En revanche les exemples abondent pour les racines de la forme B : róhati áruhat, várdhati ávr̥dhat etc. En grec ϕευγ fait ἔϕυγον, στειχ fait ἔστιχον ; de même, et c’est là que nous en voulions venir,

δέρκομαι fait ἔ-δρακ-ο-ν (skr. ádr̥çam)
πέρθω ἔ-πραθ-ο-ν
πέρδω ἔ-παρδ-ο-ν
τέρπω  ταρπ-ώ-μεθα

ἔτραπον de τρέπω vient aussi d’une forme ἔτr̥πον, mais ici c’est une liquide précédant l’e qui s’est transformée en sonante.

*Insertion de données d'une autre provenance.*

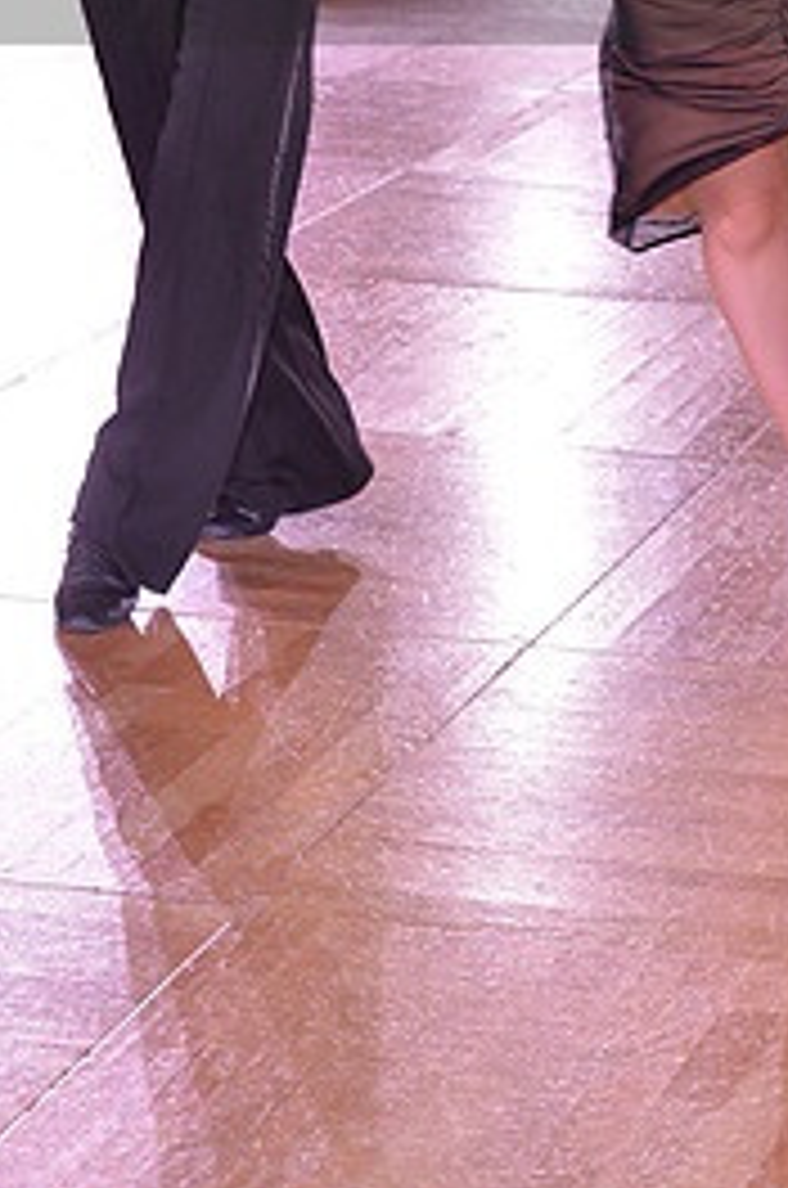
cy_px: -104
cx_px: 448
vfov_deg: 13.1
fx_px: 5076
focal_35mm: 154
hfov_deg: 8.9
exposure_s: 1/250
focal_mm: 70
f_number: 6.3
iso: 2000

  1. La présence de l’s dans les trois derniers exemples atteste l’ancienneté de cette formation. – En ce qui concerne ἐνίσπε on ne peut repousser complètement l’idée qu’il y a là un imparfait dont le présent serait *ἴ-σπ-ω. Cf. ἴ-σχ-ω, πί-πτ-ω et notre note 1, page 12. Il faudrait donc diviser ainsi : ἐν-ί-σπ-ε.
  2. Dans les autres aoristes on aurait la syncope. Verbum II 7.
  3. M. Delbrück (Altind. Verb., p. 63) dit bien que sran dans avasran (R. V. IV 2, 19) contient la voyelle thématique. Mais les preuves positives manquent et Grassmann interprète cette forme d’une manière toute différente (a-vas-ran). – á-gama-t est d’une autre formation, qui se reproduit en grec dans le dorien ἔ-πετο-ν, dans l’attique ἔ-τεμο-ν. Cet aoriste-là coïncide pour la forme avec l’imparfait de la 1e classe verbale. C’est l’aoriste non-sigmatique slave : nesŭ.